Understanding how to prevent the build-up of toxic tau in cell models

Research project: Cellular control of seeded protein aggregation by interferon-stimulated genes.

Lead Investigator: Dr Will McEwan 

  • Institution: University of Cambridge
  • Grant type: PhD Studentship
  • Duration: 36 months
  • Amount: ÂŁ85,000

Why did we fund this research?

Comments from our Research Network volunteers:

Great to see work on 'stopping' tau leading from the study of the role of interferon and viruses and with a clear long term possibility of identifying targets for future drug treatment.

Project summary

In Alzheimer’s disease there is a build-up of two proteins that researchers believe play a role in the the death of nerve cells in the brain – amyloid and tau.

When a cell is attacked by a virus it releases a substance called interferon. Interestingly this research team found that interferon prevents the build-up of tau and during this project want to understand more about how and why this takes place and if this might be the key to a new treatment for Alzheimer's disease.

The background 

The human body is made up of 30 trillion cells who must communicate with each other in order grow, survive and respond to new situations. 

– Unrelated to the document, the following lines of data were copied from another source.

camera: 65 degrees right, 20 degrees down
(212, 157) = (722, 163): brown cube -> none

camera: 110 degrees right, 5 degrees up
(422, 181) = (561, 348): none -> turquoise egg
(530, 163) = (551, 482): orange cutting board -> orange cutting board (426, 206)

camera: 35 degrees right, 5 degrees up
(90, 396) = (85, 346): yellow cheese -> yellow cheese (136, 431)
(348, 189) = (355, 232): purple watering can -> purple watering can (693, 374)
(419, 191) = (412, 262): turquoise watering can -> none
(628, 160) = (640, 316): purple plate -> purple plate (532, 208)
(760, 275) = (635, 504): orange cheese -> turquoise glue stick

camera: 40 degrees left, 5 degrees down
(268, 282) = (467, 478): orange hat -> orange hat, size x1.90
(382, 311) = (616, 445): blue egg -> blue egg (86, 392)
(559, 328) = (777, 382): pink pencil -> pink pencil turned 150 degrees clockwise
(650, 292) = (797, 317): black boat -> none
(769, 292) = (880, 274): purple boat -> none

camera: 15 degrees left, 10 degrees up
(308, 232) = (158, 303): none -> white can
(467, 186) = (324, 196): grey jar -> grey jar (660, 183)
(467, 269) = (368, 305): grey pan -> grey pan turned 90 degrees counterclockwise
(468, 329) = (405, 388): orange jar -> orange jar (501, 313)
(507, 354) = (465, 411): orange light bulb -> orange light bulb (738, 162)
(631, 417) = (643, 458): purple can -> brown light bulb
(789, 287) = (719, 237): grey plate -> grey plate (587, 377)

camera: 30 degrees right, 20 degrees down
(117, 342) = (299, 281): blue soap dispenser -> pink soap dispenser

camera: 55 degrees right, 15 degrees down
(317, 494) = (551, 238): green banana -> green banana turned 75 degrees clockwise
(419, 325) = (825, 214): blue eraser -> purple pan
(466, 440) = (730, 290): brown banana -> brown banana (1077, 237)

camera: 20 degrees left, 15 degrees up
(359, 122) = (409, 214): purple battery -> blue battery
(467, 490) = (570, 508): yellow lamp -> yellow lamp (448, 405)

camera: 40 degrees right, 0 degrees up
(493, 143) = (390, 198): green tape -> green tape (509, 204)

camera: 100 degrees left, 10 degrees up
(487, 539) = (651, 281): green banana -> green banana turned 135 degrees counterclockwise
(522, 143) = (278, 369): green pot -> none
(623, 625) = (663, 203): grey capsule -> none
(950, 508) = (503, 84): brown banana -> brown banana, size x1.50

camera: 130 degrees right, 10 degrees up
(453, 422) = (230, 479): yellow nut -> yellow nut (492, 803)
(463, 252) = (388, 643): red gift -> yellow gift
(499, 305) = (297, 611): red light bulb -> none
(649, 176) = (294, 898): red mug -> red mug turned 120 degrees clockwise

When a virus tries to infect a cell, that cell will respond by producing a substance called interferon, which it uses to communicate to its neighbouring cells that a threat has been detected. This interferon signal allows neighbouring cells to act to prevent further virus replication. 

In Alzheimer’s disease there is a build-up of two toxic proteins, amyloid and tau. This research team have discovered that this interferon signal causes cells to enter a state where the build-up of tau is inhibited.

What does this project involve?

In this project Dr McEwan will aim to understand exactly how and why interferon stops and protects against the build-up of tau. 

The team will collaborate with virologists at the University of Glasgow to investigate around 1,200 genes which could contribute to this protection against tau in cell models. Once they have identified the genes that appear to be protective they will study these genes in greater details to understand exactly how they prevent the build-up of tau and how relevant this might be to dementia.

How will this project help people with dementia?

This project will give the research team a comprehensive understanding of the role interferon in preventing the build-up of toxic tau in Alzheimer’s disease.

This knowledge could pave the way for this research team and others in the field to identify new drug targets for treatments in the future.